COLLECTED MATERIAL:
---------------
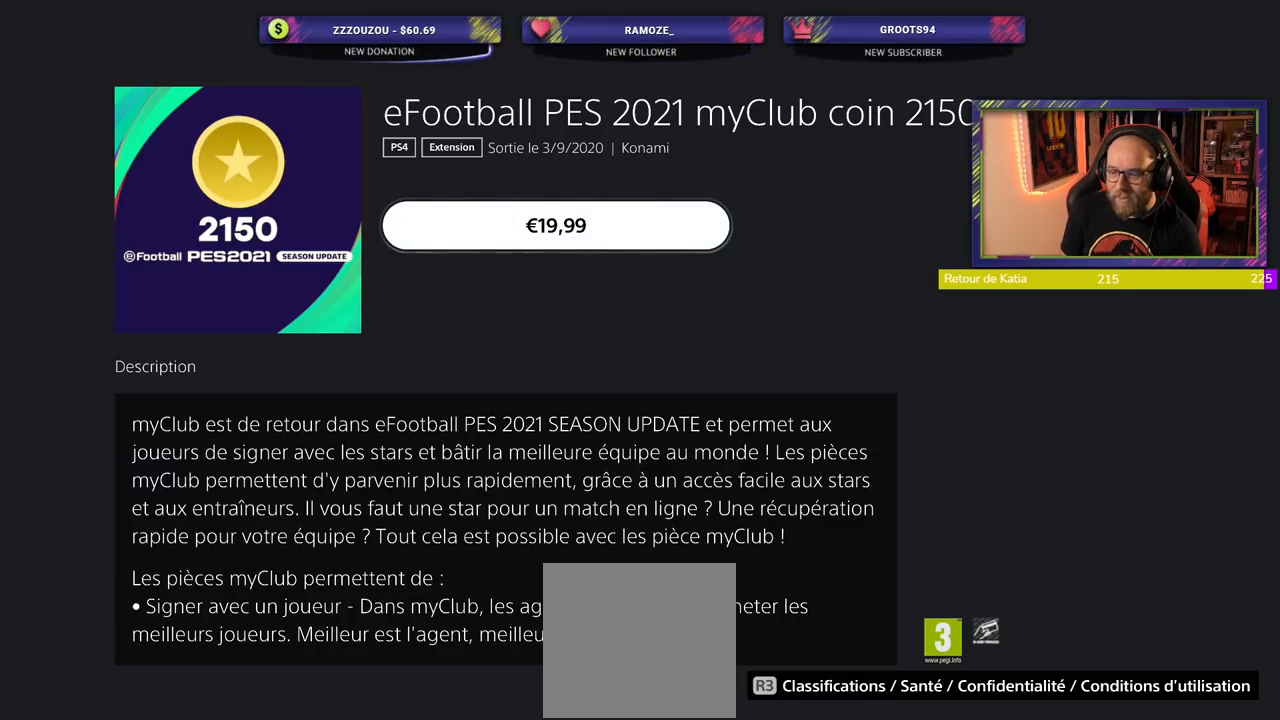
Gameplay with a controller (PlayStation layout); each line is a JSON object with the inputs held at the frame after it. "events" lists button and stick changes between this image and that frame as [ms after this image, input, new state], when the widget could be followed in between.
{"buttons": [], "left_stick": "center", "right_stick": "center", "events": [[80, "CROSS", "down"], [200, "CROSS", "up"]]}
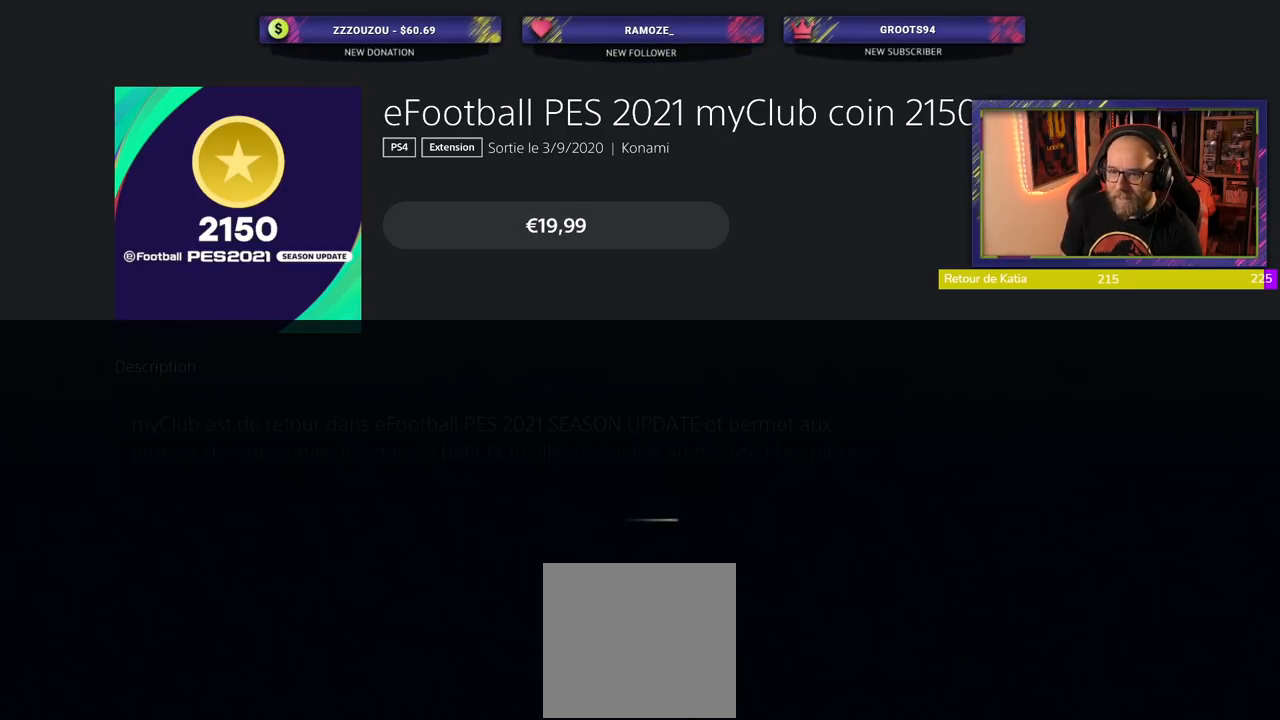
{"buttons": [], "left_stick": "center", "right_stick": "center", "events": []}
---------------
EXERCISE OBJECTIVE:
Find the lines of the listing above that hold "center". Please copy them.

YOUR RESPONSE:
{"buttons": [], "left_stick": "center", "right_stick": "center", "events": [[80, "CROSS", "down"], [200, "CROSS", "up"]]}
{"buttons": [], "left_stick": "center", "right_stick": "center", "events": []}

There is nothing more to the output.